Solved! Go to Solution.
Hi @Hanspeter
The Umlauts aren't actually dropped by the Text to Columns tool, because they are never actually in the HTM file. Html files only use standard ASCII characters. Any other characters are represented as a character code. Here's the HTM file when I open it in Chrome
The is the corresponding html(open it in notepad and search for 87074407)
<tr>
<td >
<font face="courier new" size="2" color=#014c7f>
<nobr id=l0014003>87074407 </nobr>
</font>
</td>
<td style= background:#E8EAD8 >
<font face="courier new" size="2" color=#0273bc>
<nobr id=l0014014>Görgen & Hübscher Media und </nobr>
The bold corresponds to the two names Görgen & Hübscher and the part in green is the code for the each of the umlaut characters ö = ö ü = ü. This the corresponding line after your multi-field tool(line 7)

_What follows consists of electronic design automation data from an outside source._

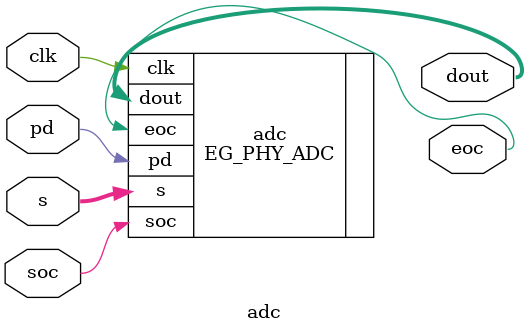
<source format=v>

`timescale 1ns / 1ps
module adc  // adc.v(14)
  (
  clk,
  pd,
  s,
  soc,
  dout,
  eoc
  );

  input clk;  // adc.v(18)
  input pd;  // adc.v(19)
  input [2:0] s;  // adc.v(20)
  input soc;  // adc.v(21)
  output [11:0] dout;  // adc.v(16)
  output eoc;  // adc.v(15)


  EG_PHY_ADC #(
    .CH0("ENABLE"),
    .CH1("ENABLE"),
    .CH2("ENABLE"),
    .CH3("ENABLE"),
    .CH4("ENABLE"),
    .CH5("ENABLE"),
    .CH6("ENABLE"),
    .CH7("ENABLE"),
    .VREF("DISABLE"))
    adc (
    .clk(clk),
    .pd(pd),
    .s(s),
    .soc(soc),
    .dout(dout),
    .eoc(eoc));  // adc.v(32)
  EG_PHY_CONFIG #(
    .DONE_PERSISTN("ENABLE"),
    .INIT_PERSISTN("ENABLE"),
    .JTAG_PERSISTN("DISABLE"),
    .PROGRAMN_PERSISTN("DISABLE"))
    config_inst ();

endmodule 


</source>
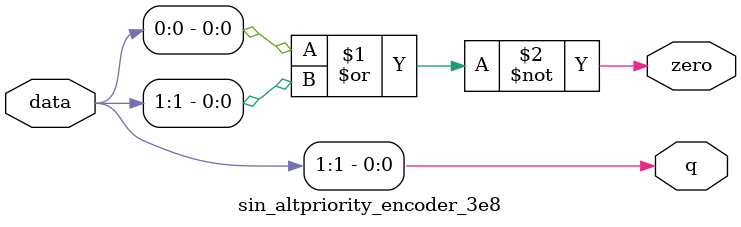
<source format=v>
module  sin_altpriority_encoder_3e8
	( 
	data,
	q,
	zero) ;
	input   [1:0]  data;
	output   [0:0]  q;
	output   zero;
	assign
		q = {data[1]},
		zero = (~ (data[0] | data[1]));
endmodule
</source>
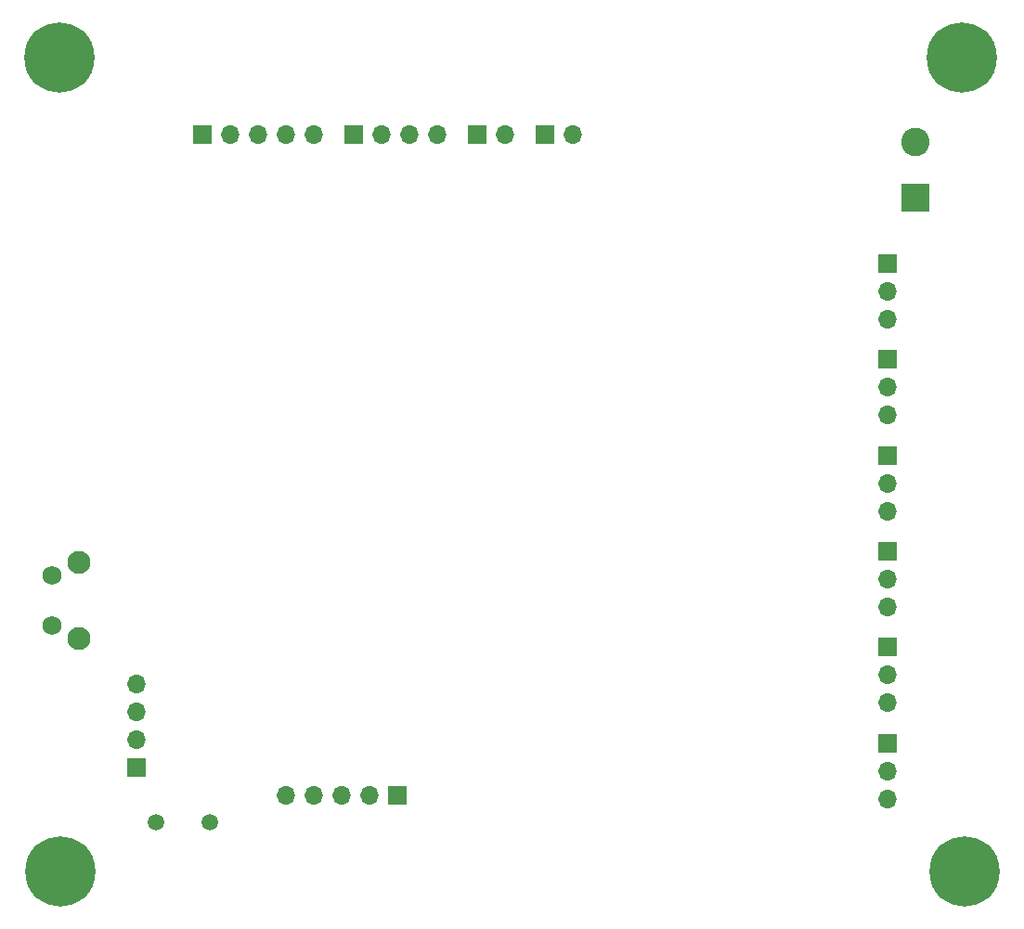
<source format=gbr>
%TF.GenerationSoftware,KiCad,Pcbnew,(5.1.10)-1*%
%TF.CreationDate,2021-07-26T19:48:55+02:00*%
%TF.ProjectId,RobotskaRuka,526f626f-7473-46b6-9152-756b612e6b69,rev?*%
%TF.SameCoordinates,Original*%
%TF.FileFunction,Soldermask,Bot*%
%TF.FilePolarity,Negative*%
%FSLAX46Y46*%
G04 Gerber Fmt 4.6, Leading zero omitted, Abs format (unit mm)*
G04 Created by KiCad (PCBNEW (5.1.10)-1) date 2021-07-26 19:48:55*
%MOMM*%
%LPD*%
G01*
G04 APERTURE LIST*
%ADD10R,2.600000X2.600000*%
%ADD11C,2.600000*%
%ADD12C,2.100000*%
%ADD13C,1.750000*%
%ADD14C,1.500000*%
%ADD15C,0.800000*%
%ADD16C,6.400000*%
%ADD17O,1.700000X1.700000*%
%ADD18R,1.700000X1.700000*%
G04 APERTURE END LIST*
D10*
%TO.C,J1*%
X173750000Y-81500000D03*
D11*
X173750000Y-76420000D03*
%TD*%
D12*
%TO.C,SW1*%
X97490000Y-114740000D03*
D13*
X95000000Y-116000000D03*
X95000000Y-120500000D03*
D12*
X97490000Y-121750000D03*
%TD*%
D14*
%TO.C,Y1*%
X104500000Y-138500000D03*
X109380000Y-138500000D03*
%TD*%
D15*
%TO.C,H1*%
X97394112Y-67000000D03*
X95697056Y-66297056D03*
X94000000Y-67000000D03*
X93297056Y-68697056D03*
X94000000Y-70394112D03*
X95697056Y-71097056D03*
X97394112Y-70394112D03*
X98097056Y-68697056D03*
D16*
X95697056Y-68697056D03*
%TD*%
%TO.C,H2*%
X178000000Y-68750000D03*
D15*
X180400000Y-68750000D03*
X179697056Y-70447056D03*
X178000000Y-71150000D03*
X176302944Y-70447056D03*
X175600000Y-68750000D03*
X176302944Y-67052944D03*
X178000000Y-66350000D03*
X179697056Y-67052944D03*
%TD*%
%TO.C,H3*%
X179947056Y-141302944D03*
X178250000Y-140600000D03*
X176552944Y-141302944D03*
X175850000Y-143000000D03*
X176552944Y-144697056D03*
X178250000Y-145400000D03*
X179947056Y-144697056D03*
X180650000Y-143000000D03*
D16*
X178250000Y-143000000D03*
%TD*%
%TO.C,H4*%
X95750000Y-143000000D03*
D15*
X98150000Y-143000000D03*
X97447056Y-144697056D03*
X95750000Y-145400000D03*
X94052944Y-144697056D03*
X93350000Y-143000000D03*
X94052944Y-141302944D03*
X95750000Y-140600000D03*
X97447056Y-141302944D03*
%TD*%
D17*
%TO.C,J8*%
X171250000Y-136330000D03*
X171250000Y-133790000D03*
D18*
X171250000Y-131250000D03*
%TD*%
%TO.C,J9*%
X171250000Y-122500000D03*
D17*
X171250000Y-125040000D03*
X171250000Y-127580000D03*
%TD*%
D18*
%TO.C,J10*%
X171250000Y-113750000D03*
D17*
X171250000Y-116290000D03*
X171250000Y-118830000D03*
%TD*%
%TO.C,J11*%
X171250000Y-110080000D03*
X171250000Y-107540000D03*
D18*
X171250000Y-105000000D03*
%TD*%
%TO.C,J12*%
X171250000Y-96250000D03*
D17*
X171250000Y-98790000D03*
X171250000Y-101330000D03*
%TD*%
%TO.C,J13*%
X171250000Y-92580000D03*
X171250000Y-90040000D03*
D18*
X171250000Y-87500000D03*
%TD*%
%TO.C,J7*%
X108750000Y-75750000D03*
D17*
X111290000Y-75750000D03*
X113830000Y-75750000D03*
X116370000Y-75750000D03*
X118910000Y-75750000D03*
%TD*%
%TO.C,J2*%
X102750000Y-125880000D03*
X102750000Y-128420000D03*
X102750000Y-130960000D03*
D18*
X102750000Y-133500000D03*
%TD*%
%TO.C,J4*%
X122500000Y-75750000D03*
D17*
X125040000Y-75750000D03*
X127580000Y-75750000D03*
X130120000Y-75750000D03*
%TD*%
D18*
%TO.C,J5*%
X140000000Y-75750000D03*
D17*
X142540000Y-75750000D03*
%TD*%
%TO.C,J6*%
X136290000Y-75750000D03*
D18*
X133750000Y-75750000D03*
%TD*%
%TO.C,J3*%
X126500000Y-136000000D03*
D17*
X123960000Y-136000000D03*
X121420000Y-136000000D03*
X118880000Y-136000000D03*
X116340000Y-136000000D03*
%TD*%
M02*

</source>
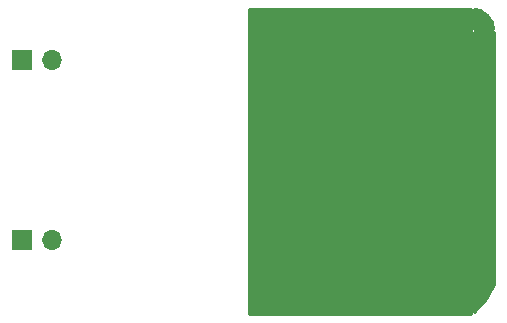
<source format=gbr>
G04 #@! TF.FileFunction,Copper,L2,Bot,Signal*
%FSLAX46Y46*%
G04 Gerber Fmt 4.6, Leading zero omitted, Abs format (unit mm)*
G04 Created by KiCad (PCBNEW 4.0.7-e2-6376~58~ubuntu16.04.1) date Fri Nov 24 11:23:52 2017*
%MOMM*%
%LPD*%
G01*
G04 APERTURE LIST*
%ADD10C,0.100000*%
%ADD11R,1.700000X1.700000*%
%ADD12O,1.700000X1.700000*%
%ADD13C,0.254000*%
G04 APERTURE END LIST*
D10*
D11*
X121920000Y-96520000D03*
D12*
X124460000Y-96520000D03*
D11*
X121920000Y-111760000D03*
D12*
X124460000Y-111760000D03*
D13*
G36*
X161850000Y-114173000D02*
X160147000Y-114173000D01*
X160147000Y-94107000D01*
X161850000Y-94107000D01*
X161850000Y-114173000D01*
X161850000Y-114173000D01*
G37*
X161850000Y-114173000D02*
X160147000Y-114173000D01*
X160147000Y-94107000D01*
X161850000Y-94107000D01*
X161850000Y-114173000D01*
G36*
X161163000Y-93853000D02*
X160147000Y-93853000D01*
X160147000Y-92837000D01*
X161163000Y-92837000D01*
X161163000Y-93853000D01*
X161163000Y-93853000D01*
G37*
X161163000Y-93853000D02*
X160147000Y-93853000D01*
X160147000Y-92837000D01*
X161163000Y-92837000D01*
X161163000Y-93853000D01*
G36*
X161850000Y-114830394D02*
X160147000Y-116533394D01*
X160147000Y-114427000D01*
X161850000Y-114427000D01*
X161850000Y-114830394D01*
X161850000Y-114830394D01*
G37*
X161850000Y-114830394D02*
X160147000Y-116533394D01*
X160147000Y-114427000D01*
X161850000Y-114427000D01*
X161850000Y-114830394D01*
G36*
X161850000Y-113769606D02*
X161850000Y-115436019D01*
X161185626Y-116764768D01*
X160147000Y-117803394D01*
X160147000Y-112066606D01*
X161850000Y-113769606D01*
X161850000Y-113769606D01*
G37*
X161850000Y-113769606D02*
X161850000Y-115436019D01*
X161185626Y-116764768D01*
X160147000Y-117803394D01*
X160147000Y-112066606D01*
X161850000Y-113769606D01*
G36*
X160714989Y-92302152D02*
X161304170Y-92695830D01*
X161697848Y-93285011D01*
X161810828Y-93853000D01*
X160147000Y-93853000D01*
X160147000Y-92189172D01*
X160714989Y-92302152D01*
X160714989Y-92302152D01*
G37*
X160714989Y-92302152D02*
X161304170Y-92695830D01*
X161697848Y-93285011D01*
X161810828Y-93853000D01*
X160147000Y-93853000D01*
X160147000Y-92189172D01*
X160714989Y-92302152D01*
G36*
X159893000Y-117983000D02*
X141097000Y-117983000D01*
X141097000Y-92150000D01*
X159893000Y-92150000D01*
X159893000Y-117983000D01*
X159893000Y-117983000D01*
G37*
X159893000Y-117983000D02*
X141097000Y-117983000D01*
X141097000Y-92150000D01*
X159893000Y-92150000D01*
X159893000Y-117983000D01*
M02*

</source>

87074407 Görgen & Hübscher Media und [...]
When the HTML is displayed in a browser, the browser translates #xf6; and displays "ö". Since you're reading the raw html, it's up to your workflow to do the conversion.
A simple formula tool with Replace([Data22],"ö","ö") will convert the o-umlaut giving "Görgen & Hübscher Media und"
For a bulk update, you'll want to use something like a Find Replace tool using a list of codes and their corresponding characters. You can find list of code here in the Character Code column. This list has leading 0s , "fc" is shown as "00fc" but you can drop the 00 since your htm doesn't include them.
Dan
Thanks, Dan. Great explanations. Now I understand much more about the HTM file and the characters there!!
Hi,
I am also having the same issue with German character and now i got the answer.